Valancy se sobresaltó. Acababa de pincharse el dedo con la aguja. El primo tercero Aaron Gray había sido arañado por un gato y su dedo se había infectado.
—Los gatos son los animales más peligrosos —dijo la señora Frederick—. Jamás consentiré tener un gato en casa. Lanzó una significativa mirada a Valancy a través de sus horribles lentes. En una ocasión, hacía cinco años, Valancy le había preguntado si podía tener un gato. No había vuelto a hablar sobre ello desde entonces, pero la señora Frederick sospechaba que aún conservaba ese ilícito deseo en lo más profundo de su corazón. Valancy estornudó. El código de los Stirling catalogaba como de muy mal gusto estornudar en público.
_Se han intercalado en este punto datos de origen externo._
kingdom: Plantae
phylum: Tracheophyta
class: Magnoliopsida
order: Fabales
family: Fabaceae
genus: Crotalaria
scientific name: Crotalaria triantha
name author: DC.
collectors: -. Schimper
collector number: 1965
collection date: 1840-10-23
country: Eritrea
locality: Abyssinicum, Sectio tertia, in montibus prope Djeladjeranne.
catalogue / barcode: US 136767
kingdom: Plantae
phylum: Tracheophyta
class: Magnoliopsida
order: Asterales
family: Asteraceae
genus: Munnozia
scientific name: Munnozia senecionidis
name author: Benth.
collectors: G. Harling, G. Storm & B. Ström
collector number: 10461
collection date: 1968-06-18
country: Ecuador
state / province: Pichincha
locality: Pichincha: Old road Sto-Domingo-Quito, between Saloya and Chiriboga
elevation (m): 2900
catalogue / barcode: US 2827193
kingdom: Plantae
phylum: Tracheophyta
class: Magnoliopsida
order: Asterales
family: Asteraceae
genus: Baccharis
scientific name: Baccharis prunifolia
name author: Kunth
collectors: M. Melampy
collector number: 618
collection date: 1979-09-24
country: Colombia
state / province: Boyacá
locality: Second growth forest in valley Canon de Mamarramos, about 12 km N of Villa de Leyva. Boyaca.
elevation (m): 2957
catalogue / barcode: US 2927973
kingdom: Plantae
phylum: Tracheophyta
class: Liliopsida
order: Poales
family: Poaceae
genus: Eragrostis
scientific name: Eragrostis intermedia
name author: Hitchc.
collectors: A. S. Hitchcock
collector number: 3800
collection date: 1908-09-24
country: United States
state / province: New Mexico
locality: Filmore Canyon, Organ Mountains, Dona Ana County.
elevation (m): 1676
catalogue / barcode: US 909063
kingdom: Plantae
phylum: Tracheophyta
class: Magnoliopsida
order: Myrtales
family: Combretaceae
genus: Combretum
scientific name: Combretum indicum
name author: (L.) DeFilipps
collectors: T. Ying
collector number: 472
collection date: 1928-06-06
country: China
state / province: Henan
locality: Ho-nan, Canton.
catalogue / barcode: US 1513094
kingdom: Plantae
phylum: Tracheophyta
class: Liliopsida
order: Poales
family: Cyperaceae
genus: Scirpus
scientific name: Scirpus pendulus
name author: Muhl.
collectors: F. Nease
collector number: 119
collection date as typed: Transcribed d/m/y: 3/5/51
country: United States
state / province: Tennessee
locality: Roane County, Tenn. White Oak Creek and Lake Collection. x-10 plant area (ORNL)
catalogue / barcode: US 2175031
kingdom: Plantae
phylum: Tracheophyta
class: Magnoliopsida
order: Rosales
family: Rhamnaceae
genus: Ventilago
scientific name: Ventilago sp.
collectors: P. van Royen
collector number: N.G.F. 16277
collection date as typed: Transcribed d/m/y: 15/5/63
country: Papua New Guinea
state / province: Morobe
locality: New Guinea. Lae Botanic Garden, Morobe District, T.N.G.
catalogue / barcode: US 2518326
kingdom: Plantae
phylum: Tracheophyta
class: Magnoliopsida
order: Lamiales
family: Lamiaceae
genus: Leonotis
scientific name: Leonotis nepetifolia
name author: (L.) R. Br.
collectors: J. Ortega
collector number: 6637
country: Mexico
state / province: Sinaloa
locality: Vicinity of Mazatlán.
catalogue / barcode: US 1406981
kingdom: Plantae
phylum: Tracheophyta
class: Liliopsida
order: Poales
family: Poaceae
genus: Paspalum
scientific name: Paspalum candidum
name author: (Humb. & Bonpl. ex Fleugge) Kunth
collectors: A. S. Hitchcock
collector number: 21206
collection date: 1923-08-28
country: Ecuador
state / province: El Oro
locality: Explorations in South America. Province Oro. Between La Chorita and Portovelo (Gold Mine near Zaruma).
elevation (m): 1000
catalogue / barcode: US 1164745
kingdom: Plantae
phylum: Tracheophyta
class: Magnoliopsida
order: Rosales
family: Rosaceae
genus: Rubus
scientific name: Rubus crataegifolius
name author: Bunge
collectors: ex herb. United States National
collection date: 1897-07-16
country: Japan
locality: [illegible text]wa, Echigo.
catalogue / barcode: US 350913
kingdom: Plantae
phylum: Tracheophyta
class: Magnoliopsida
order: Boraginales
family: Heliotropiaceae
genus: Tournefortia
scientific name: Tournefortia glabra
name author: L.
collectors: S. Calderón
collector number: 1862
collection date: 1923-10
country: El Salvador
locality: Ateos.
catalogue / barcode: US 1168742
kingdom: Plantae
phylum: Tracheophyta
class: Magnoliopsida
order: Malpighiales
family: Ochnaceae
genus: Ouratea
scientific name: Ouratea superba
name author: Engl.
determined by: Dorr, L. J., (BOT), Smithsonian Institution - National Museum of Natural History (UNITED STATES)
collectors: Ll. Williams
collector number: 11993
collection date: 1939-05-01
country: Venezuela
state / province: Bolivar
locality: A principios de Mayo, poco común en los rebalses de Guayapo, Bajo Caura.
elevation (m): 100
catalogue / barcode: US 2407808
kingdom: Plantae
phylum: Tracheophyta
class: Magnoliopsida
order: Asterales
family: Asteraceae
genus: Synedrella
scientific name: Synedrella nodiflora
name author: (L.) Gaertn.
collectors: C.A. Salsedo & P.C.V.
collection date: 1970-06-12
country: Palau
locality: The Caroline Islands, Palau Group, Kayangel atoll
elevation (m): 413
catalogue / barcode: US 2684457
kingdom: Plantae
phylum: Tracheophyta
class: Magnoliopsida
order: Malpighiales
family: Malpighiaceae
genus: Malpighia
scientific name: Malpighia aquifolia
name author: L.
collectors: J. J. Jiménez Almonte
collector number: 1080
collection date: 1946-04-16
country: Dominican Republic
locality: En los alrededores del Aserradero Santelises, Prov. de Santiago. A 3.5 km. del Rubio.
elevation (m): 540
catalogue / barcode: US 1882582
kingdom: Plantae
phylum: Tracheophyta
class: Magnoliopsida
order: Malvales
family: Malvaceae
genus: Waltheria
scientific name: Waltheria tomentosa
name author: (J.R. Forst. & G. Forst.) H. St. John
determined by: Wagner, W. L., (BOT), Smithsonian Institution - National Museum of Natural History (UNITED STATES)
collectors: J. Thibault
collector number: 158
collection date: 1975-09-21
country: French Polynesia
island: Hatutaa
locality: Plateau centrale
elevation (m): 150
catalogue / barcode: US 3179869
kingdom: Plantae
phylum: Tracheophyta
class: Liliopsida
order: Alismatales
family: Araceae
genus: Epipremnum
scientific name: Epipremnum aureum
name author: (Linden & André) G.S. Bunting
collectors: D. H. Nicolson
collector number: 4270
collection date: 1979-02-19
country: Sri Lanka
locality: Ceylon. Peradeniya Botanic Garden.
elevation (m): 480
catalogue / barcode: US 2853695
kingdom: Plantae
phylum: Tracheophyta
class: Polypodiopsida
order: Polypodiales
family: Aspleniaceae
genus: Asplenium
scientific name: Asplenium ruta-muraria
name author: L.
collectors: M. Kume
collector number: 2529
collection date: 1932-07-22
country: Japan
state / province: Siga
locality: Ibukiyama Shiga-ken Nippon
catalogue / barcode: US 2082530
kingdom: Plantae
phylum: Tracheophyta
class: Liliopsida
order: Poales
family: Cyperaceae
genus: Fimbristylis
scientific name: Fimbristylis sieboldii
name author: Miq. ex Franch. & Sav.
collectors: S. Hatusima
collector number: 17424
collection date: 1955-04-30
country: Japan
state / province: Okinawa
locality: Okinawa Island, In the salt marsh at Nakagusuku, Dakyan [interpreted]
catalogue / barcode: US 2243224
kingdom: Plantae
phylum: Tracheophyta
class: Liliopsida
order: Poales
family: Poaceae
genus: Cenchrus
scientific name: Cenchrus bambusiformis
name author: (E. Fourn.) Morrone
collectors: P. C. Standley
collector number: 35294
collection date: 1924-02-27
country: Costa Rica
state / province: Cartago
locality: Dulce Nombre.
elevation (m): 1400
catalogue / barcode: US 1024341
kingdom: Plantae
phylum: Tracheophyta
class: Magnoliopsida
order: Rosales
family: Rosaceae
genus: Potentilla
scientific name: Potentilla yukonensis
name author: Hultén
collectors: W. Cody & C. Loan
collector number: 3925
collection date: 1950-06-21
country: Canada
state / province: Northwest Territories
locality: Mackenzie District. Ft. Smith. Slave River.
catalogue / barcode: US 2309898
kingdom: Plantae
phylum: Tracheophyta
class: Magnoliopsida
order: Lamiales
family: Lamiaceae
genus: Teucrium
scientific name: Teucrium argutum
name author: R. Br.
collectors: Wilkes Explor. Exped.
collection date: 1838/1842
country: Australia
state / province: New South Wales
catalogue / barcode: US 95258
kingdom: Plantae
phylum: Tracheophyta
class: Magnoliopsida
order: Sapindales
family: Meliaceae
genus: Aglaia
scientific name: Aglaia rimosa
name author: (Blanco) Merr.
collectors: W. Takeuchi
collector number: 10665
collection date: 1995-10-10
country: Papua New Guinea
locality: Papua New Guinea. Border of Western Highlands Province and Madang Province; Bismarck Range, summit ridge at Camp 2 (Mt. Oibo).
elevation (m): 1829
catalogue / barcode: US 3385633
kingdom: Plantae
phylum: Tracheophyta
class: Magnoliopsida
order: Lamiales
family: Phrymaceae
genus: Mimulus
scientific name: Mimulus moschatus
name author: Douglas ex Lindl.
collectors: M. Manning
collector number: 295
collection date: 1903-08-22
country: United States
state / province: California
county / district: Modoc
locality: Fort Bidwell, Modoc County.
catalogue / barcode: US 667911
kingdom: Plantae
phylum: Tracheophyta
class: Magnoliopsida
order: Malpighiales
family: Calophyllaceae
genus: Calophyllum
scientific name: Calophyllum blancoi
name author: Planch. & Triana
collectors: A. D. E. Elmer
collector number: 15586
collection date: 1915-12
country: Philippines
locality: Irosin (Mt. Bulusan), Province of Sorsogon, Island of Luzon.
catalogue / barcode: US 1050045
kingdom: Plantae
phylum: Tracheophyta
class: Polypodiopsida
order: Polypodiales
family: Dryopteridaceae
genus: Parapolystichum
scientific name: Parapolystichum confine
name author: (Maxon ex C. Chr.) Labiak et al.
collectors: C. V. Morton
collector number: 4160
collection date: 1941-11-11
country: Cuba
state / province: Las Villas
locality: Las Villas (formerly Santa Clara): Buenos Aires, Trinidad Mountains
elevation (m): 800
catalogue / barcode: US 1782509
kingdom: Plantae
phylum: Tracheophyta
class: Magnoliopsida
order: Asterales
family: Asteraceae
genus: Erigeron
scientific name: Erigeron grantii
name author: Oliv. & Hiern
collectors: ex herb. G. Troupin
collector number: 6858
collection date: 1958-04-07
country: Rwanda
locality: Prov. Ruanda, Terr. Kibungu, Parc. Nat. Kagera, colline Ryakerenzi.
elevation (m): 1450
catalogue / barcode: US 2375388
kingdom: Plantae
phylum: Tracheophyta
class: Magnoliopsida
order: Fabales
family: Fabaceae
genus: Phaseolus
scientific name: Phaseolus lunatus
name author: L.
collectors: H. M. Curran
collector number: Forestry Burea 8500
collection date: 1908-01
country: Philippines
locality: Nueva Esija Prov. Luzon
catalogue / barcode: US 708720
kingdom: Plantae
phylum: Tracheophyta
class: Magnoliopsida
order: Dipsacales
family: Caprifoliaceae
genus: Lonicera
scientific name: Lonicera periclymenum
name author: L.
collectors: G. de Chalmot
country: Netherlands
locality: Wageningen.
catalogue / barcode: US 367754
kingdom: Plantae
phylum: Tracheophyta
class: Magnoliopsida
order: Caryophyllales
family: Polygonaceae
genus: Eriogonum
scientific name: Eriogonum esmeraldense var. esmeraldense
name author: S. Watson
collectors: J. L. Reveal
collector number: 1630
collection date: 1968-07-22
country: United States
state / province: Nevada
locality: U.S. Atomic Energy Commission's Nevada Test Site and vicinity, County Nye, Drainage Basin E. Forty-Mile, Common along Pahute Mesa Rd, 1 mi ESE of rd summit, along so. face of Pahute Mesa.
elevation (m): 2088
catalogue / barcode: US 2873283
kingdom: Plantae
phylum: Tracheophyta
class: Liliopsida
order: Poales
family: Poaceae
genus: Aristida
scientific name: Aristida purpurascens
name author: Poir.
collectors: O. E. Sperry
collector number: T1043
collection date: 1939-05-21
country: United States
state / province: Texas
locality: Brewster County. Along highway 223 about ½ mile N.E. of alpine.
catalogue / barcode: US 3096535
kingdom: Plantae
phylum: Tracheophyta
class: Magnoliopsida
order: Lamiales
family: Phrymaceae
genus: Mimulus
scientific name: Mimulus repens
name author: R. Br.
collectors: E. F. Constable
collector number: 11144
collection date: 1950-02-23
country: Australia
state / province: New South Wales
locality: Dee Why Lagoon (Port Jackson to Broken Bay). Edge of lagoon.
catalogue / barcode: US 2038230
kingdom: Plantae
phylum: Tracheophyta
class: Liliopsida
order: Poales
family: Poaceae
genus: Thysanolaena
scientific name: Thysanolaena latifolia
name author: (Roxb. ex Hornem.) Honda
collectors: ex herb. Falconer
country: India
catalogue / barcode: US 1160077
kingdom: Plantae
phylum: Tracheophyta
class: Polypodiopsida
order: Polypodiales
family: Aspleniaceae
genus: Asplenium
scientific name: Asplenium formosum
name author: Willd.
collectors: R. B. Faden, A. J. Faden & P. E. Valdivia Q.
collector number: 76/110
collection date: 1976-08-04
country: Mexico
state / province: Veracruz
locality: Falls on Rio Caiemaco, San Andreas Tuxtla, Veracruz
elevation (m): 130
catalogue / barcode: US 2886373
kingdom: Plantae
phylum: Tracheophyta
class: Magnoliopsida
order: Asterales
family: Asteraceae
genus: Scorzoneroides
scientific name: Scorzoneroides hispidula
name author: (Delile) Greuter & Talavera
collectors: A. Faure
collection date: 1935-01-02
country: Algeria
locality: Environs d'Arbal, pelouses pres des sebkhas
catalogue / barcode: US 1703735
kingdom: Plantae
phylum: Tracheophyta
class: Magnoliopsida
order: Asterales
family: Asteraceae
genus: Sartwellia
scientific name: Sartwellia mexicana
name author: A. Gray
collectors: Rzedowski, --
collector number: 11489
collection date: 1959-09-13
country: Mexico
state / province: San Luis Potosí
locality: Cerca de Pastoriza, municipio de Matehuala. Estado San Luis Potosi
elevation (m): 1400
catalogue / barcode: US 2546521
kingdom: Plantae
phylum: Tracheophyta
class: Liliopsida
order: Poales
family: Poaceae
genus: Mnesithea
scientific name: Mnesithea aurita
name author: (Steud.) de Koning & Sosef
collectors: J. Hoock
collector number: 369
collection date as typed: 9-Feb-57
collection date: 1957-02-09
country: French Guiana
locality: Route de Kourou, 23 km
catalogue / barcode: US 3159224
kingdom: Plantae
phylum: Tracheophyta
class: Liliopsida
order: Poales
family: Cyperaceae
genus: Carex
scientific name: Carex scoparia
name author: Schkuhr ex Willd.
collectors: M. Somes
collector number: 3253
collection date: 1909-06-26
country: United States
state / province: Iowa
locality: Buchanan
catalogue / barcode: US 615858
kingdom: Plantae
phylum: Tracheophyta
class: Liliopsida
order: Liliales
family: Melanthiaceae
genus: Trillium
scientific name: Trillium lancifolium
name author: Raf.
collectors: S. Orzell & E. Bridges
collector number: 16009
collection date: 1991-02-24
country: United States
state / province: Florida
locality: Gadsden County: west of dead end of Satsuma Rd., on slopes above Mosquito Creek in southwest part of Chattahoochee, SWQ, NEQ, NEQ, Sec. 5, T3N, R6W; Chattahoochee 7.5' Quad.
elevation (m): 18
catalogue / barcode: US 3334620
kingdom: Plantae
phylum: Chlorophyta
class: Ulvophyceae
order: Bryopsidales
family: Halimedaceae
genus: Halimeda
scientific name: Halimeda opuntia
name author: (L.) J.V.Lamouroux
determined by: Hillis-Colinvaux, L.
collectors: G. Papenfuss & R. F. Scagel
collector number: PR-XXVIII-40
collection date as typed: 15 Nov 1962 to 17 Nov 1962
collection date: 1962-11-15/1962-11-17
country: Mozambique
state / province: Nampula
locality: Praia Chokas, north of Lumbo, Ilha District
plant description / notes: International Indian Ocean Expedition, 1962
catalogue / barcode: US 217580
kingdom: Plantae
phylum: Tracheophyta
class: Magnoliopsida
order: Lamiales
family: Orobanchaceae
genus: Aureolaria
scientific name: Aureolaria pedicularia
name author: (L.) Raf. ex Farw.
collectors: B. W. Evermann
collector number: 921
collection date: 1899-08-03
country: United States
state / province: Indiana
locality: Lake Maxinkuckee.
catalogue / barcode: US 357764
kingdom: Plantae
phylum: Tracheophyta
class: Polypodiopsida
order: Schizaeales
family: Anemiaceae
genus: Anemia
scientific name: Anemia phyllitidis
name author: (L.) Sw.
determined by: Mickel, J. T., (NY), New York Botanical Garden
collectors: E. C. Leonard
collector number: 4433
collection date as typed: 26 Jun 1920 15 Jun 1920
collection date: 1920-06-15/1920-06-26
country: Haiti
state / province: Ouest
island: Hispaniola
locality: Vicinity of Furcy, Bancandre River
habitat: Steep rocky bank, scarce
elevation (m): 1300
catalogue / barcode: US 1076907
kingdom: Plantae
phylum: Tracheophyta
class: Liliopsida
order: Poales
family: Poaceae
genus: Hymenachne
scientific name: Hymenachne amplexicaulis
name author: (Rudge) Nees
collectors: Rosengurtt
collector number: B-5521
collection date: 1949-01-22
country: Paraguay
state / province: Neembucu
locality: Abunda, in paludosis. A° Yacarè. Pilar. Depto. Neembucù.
—Siempre se puede reprimir un estornudo presionando un dedo sobre el labio superior —dijo la señora Frederick con tono de reprimenda. A las nueve y media —o así, como diría el señor Pepys— todo el mundo se
acostó. Pero antes había que ocuparse de la neuralgia de la prima Stickles y frotarle la espalda con el linimento Redfern. Era a Valancy a quien correspondía esta tarea. Valancy se veía siempre obligada a hacerlo. Detestaba el olor del linimento Redfern, detestaba el rostro engreído, risueño, fornido, enmarcado por grandes patillas y emperifollado con sus gafas, del doctor Redfern impreso sobre la botella. Sus dedos conservaban el olor de aquel horrible linimento después de deslizarse bajo las sábanas, a pesar de haberse lavado con esmero para deshacerse de él.
El día del destino de Valancy había llegado y se había ido, y la joven concluyó la jornada tal como la había comenzado, entre lágrimas.